[Source passage]
Giving Circles Are Helping Young Women Make 'Change, Not Charity' In Their Communities

Illustrated by Richard Chance.
“Your donation, however small, matters!” You've probably heard something like that from political fundraisers, sad animal commercials, friends on Facebook. So you click on those "Donate $5" buttons, submit your credit card to GoFundMe campaigns, then just sit back, hoping others are doing the same. But there are some people — even young non billionaires — who are getting the satisfaction of seeing their money make a real difference in their communities and in the world through another model of philanthropy: a giving circle.
Giving circles are groups of people who pledge to give a set annual donation, often around $1,000, and then work together to choose the recipients of their pooled money. Grants of, say, $10,000 can do a lot for a small nonprofit's budget. It's a very old-fashioned concept based on the way smaller communities used to help each other, but it's gaining ground now, as more people seek ways to connect to each other and make changes in the face of overwhelming odds.
[/Source passage]
[Dataset]
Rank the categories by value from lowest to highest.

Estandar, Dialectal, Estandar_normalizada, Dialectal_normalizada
[/Dataset]
[Dataset]
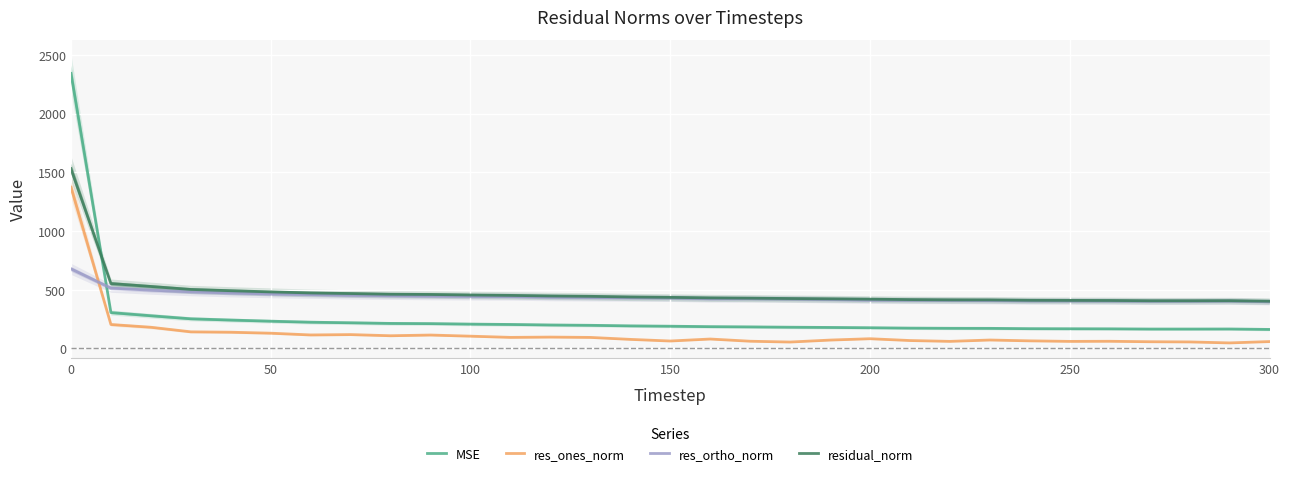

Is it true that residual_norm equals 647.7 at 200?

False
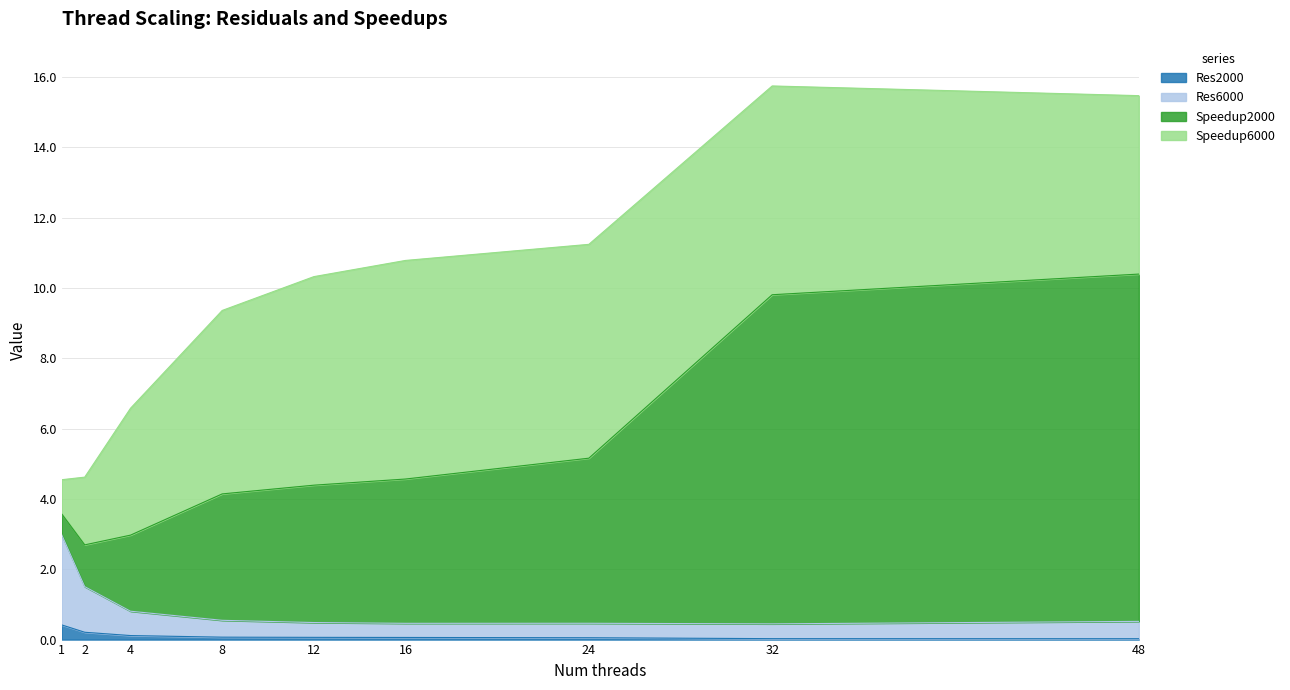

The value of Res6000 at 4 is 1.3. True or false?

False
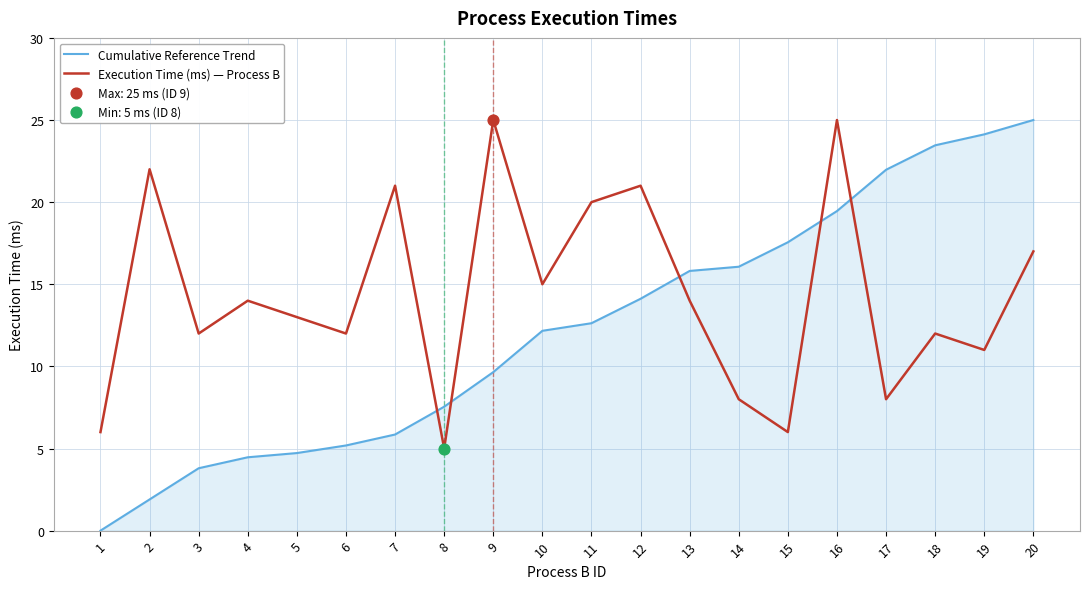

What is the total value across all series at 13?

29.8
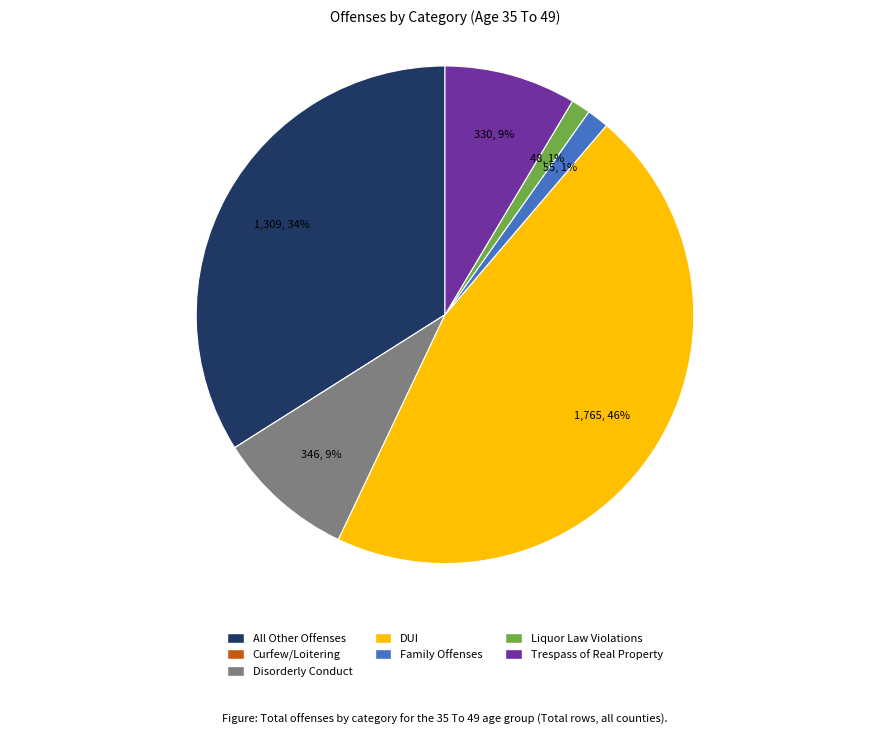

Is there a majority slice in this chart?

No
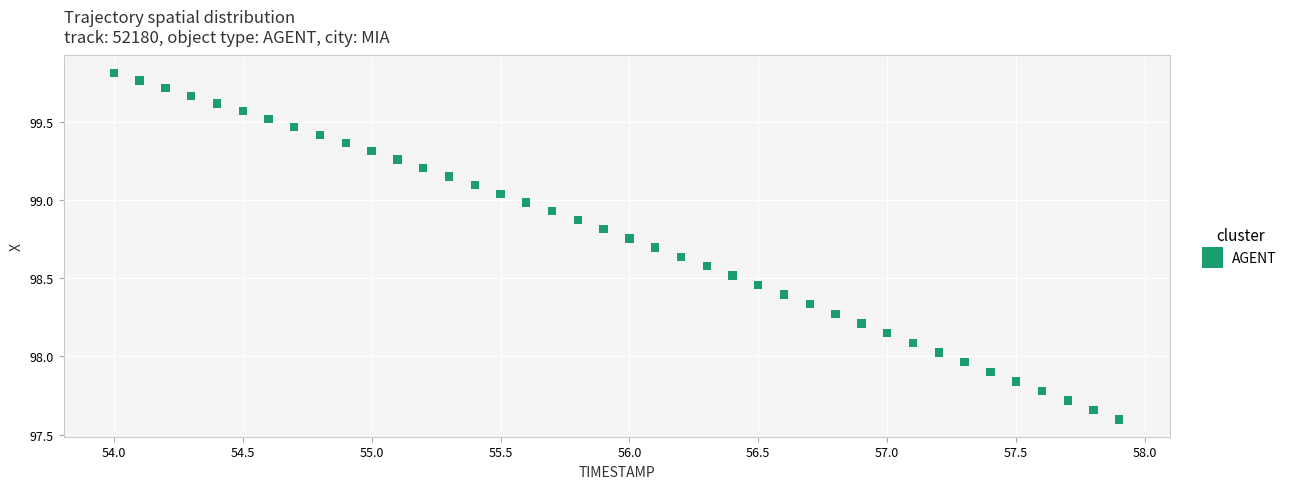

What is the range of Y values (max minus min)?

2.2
[/Dataset]
> _Directions for this task_
Pick up the article on giving circles after its last sentence and keep writing it. The records have no connection to the giving circles article.

> _Answer to this problem_
"Some people, when they hear the word 'philanthropists,' they think 'rich, white old man,' " Masha Chernyak, vice president of programs and policy at the Latino Community Foundation, tells Refinery29. "That's not the case. It's not just the Zuckerbergs."

Who Is Giving?

"I grew up watching my immigrant parents donate their time and their money to support our church, our community, and other family members who were having difficult times," says Janeth Medina, a DACA recipient who now works in banking and is a member of the San Francisco Latina Giving Circle. "I once supported a friend who was struggling to make her monthly installment for school. It was instilled in me to always help others."
This kind of informal giving has often been overlooked when academics and nonprofit professionals study charitable giving. In its latest Women Give report, the Women's Philanthropy Institute found that in the U.S., 34% of African American and 33% of Latino households give to charities, compared to 59% of Asian American and 58% of white households. But when income and wealth are taken into account, those differences all but disappear.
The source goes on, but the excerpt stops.